Lectio Divina using Isaac Pennington
by John Brady
Introduction (5 min):
Lectio Divina or Holy reading was developed by the Benedictine monastic order about 1500 years ago. It is a prayer discipline that includes devotional reading, meditation, prayer addressing God and contemplative prayer. Patricia Loring describes it as a natural, inward motion in prayer. It takes from about one hour to one and one half hour to do, depending on how much is included. It can be used as a small group exercise or done individually. It consists of the following elements:
1. Reading: This is our starting point for focusing our attention and intention in our inward movement toward God. We will start with a slow, meditative reading of a brief passage by Isaac Pennington.
2. Reflection: Meditative reflection on the passage.
3. Active Prayer: As you reflect on the passage, allow yourself to be drawn into active prayer to God. (Have card stock and crayons). This prayer can express itself in a number of ways: vocal, writing, song, movement, images etc.
4. Contemplative Prayer: This is the prayer in which we wait upon God’s word for us spoken in our minds or hearts.
5. Embodying: This part of the process is that in which we endeavor to embody in our lives the fruit of the new or renewed awareness, the intimations of guidance, the transformed or transforming heart or will – in our attitude and stance toward life and others. How has it changed us?
THE LECTIO DIVINA EXERCISE
1. One person will read the passage aloud once and then 3 others will read it aloud meditatively. (10 min)
2. Allow yourself to move into meditative reflection on the passage. (10 min) Here are some queries to consider in your meditation.
What causes the greatest resistance to you?
Be aware to your reactions to language and its implied theology
What resonates deeply within you?
Stay with what resonates and allow it to open out for you.
If it feels natural, journal your reflections
3. Be sensitive to what there is in your interaction with the text that calls for expression to God. (10 min)
Allow it to arise within you in whatever way is natural: verbally, feelings, in images, in whatever wants to come.
4. When you feel that your expression has run its course, move into an attitude of waiting, receptivity, inviting God to respond. (10 min)
Notice what arises within you, discerning its source.
Be aware that a response or full response will not necessarily arise in this particular time of prayer.
5. Be aware of whether any response is called for from you in return: either inwardly in further prayer, or outwardly in action as you move from prayer into outward activity. (10 min)

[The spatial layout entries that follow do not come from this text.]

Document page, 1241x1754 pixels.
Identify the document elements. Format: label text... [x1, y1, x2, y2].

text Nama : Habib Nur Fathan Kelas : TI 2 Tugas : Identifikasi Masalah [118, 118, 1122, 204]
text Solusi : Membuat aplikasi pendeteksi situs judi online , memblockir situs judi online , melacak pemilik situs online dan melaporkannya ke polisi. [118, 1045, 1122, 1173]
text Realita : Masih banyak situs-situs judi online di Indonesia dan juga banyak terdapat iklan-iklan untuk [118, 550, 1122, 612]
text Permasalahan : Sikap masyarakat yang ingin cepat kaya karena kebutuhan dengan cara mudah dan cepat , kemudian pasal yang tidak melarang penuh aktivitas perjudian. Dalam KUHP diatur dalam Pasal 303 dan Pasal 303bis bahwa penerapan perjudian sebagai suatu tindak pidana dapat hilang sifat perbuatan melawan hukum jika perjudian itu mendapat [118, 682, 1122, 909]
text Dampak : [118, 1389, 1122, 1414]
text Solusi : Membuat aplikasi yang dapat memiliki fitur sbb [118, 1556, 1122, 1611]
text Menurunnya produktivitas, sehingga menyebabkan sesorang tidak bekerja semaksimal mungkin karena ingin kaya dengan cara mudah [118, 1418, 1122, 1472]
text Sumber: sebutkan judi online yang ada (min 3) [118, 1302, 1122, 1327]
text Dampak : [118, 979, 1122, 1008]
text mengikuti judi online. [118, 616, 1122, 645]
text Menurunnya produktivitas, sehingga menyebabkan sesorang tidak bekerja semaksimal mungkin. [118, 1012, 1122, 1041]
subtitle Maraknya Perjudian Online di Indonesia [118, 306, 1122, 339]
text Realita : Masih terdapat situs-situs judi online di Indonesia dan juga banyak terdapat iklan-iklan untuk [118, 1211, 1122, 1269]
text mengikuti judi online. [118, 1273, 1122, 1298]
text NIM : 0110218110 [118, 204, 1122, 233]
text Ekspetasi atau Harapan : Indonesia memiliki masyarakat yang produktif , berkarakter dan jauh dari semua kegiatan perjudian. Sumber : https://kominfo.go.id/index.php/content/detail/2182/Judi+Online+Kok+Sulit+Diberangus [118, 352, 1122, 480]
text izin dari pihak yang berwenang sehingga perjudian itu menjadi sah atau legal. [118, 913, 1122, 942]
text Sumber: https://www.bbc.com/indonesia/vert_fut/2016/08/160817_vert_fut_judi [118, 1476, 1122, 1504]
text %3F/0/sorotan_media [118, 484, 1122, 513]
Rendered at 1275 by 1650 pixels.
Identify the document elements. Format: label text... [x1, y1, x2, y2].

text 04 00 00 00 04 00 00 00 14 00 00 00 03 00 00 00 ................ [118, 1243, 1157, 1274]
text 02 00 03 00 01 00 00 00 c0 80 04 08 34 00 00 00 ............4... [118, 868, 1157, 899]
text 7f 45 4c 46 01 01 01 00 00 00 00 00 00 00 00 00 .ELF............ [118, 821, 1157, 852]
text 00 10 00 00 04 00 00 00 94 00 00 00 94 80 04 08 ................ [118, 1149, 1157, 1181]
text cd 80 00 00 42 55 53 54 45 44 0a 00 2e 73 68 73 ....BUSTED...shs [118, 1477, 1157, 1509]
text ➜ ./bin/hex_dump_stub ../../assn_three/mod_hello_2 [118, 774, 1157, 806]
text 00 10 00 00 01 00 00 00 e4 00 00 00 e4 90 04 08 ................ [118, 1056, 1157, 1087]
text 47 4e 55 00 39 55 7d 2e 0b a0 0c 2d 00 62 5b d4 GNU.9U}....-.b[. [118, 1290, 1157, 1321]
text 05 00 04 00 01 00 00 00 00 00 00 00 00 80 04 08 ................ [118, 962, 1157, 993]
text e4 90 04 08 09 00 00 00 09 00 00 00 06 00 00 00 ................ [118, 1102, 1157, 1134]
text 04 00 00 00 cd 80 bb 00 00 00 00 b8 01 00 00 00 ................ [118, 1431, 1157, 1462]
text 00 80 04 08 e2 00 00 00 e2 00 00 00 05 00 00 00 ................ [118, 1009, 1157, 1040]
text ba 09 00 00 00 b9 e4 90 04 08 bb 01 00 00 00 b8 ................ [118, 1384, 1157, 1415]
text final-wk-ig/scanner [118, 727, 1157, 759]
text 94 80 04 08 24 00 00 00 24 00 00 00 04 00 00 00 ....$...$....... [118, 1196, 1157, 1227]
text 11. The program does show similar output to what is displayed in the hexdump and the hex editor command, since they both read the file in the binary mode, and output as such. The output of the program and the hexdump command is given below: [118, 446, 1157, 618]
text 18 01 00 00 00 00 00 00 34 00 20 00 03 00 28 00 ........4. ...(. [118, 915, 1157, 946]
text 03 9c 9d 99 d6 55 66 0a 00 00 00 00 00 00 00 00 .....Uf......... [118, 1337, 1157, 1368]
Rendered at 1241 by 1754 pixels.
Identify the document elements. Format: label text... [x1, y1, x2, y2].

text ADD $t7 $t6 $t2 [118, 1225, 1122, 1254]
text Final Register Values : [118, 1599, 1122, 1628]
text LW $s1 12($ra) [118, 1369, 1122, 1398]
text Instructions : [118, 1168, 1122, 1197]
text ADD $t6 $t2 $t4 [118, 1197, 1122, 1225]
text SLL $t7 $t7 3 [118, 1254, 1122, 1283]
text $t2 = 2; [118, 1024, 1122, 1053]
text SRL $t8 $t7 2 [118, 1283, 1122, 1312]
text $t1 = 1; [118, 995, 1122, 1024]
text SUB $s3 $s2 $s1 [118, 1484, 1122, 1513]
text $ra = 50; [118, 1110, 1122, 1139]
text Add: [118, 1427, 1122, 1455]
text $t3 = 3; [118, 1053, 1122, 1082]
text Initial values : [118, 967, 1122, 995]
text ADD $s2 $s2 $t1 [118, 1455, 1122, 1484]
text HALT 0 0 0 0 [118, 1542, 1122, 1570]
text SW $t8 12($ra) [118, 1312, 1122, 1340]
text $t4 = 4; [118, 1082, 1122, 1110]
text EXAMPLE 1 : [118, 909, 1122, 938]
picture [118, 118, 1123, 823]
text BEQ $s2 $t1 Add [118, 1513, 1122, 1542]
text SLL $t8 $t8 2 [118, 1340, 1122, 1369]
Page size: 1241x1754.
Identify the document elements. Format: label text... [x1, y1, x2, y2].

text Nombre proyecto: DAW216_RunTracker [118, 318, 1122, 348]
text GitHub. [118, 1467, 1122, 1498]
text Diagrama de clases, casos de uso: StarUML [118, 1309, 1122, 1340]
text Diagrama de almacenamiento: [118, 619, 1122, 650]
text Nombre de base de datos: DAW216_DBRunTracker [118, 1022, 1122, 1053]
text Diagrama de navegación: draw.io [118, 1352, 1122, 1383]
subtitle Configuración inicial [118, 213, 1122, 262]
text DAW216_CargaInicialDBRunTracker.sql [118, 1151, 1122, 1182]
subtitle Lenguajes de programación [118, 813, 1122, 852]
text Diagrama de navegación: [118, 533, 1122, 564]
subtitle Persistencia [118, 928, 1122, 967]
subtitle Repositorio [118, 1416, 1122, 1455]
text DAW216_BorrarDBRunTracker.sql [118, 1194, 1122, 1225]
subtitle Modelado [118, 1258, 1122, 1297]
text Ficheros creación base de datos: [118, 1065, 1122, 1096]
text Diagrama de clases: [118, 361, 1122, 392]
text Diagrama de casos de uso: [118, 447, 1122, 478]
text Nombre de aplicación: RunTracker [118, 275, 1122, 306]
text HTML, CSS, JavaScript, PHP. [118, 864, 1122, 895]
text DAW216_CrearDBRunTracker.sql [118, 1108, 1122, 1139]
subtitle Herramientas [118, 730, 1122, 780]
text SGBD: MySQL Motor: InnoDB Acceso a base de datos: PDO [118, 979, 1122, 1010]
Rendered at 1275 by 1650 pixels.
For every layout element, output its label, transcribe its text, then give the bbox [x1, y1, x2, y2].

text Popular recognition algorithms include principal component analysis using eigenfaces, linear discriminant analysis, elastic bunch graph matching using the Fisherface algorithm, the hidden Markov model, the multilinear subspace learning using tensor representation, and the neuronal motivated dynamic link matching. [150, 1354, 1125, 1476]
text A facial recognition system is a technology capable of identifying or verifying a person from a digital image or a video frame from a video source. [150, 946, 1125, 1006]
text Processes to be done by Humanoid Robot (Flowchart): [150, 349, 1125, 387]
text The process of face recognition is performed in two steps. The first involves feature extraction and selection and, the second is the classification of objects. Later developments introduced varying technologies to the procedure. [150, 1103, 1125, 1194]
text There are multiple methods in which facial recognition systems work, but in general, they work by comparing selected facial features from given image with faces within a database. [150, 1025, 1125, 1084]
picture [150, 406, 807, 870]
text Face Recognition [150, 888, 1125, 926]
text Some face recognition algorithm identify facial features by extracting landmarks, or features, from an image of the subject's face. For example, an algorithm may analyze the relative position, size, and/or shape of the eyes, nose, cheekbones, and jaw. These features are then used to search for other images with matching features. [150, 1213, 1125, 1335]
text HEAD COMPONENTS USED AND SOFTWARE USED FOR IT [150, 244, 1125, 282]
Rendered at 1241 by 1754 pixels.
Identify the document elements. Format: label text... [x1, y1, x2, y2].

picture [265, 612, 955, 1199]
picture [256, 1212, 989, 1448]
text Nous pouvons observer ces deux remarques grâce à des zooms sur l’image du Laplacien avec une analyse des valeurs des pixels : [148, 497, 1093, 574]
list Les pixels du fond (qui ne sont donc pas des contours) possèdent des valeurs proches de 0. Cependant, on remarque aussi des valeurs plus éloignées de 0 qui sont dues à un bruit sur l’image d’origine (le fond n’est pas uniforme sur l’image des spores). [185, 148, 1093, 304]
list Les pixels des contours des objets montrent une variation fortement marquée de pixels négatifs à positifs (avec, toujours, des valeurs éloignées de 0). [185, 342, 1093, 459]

6. Make journal notes about the process, the experience and the fruit of this exercise. (10 min)
Were you drawn to one phase of the exercise more than another?
Was any one phase impossible for you today?
What do your responses suggest about appropriate spiritual practice/s for you at this time?
7. Worship sharing about the exercise. (25 mins)
An example of a reading from Isaac Pennington:
TO FRIENDS IN AMERSHAM
Our life is love, and peace, and tenderness; and bearing one with another, and forgiving one another, and not laying accusations one against another; but praying one for another, and helping one another up with a tender hand, if there has been any slip or fall; and waiting till the Lord gives sense and repentance, if sense and repentance in any be wanting. Oh! wait to feel this spirit, and to be guided to walk in this spirit, that ye may enjoy the Lord in sweetness, and walk sweetly, meekly, tenderly, peaceably, and lovingly one with another. And then, ye will be a praise to the Lord; and any thing that is, or hath been, or may be, amiss, ye will come over in the true dominion, even in the Lamb’s dominion; and that which is contrary shall be trampled upon, as life rises and rules in you. So watch your hearts and ways; and watch one over another, in that which is gentle and tender, and knows it can neither preserve itself, nor help another out of the snare; but the Lord must be waited upon, to do this in and for us all. So mind Truth, the service, enjoyment, and possession of it in your hearts; and so to walk, as ye may bring no disgrace upon it, but may be a good savor in the places where ye live, the meek, innocent, tender, righteous life reigning in you, governing over you, and shining through you, in the eyes of all with whom ye converse.
Your Friend in the Truth, and a desirer of your welfare and prosperity therein.
Aylesbury, 4th of Third Month, 1667
See P. Loring Listening Spirituality, Vol. 1 p 111. The practice can be used with any short devotional reading such as a psalm.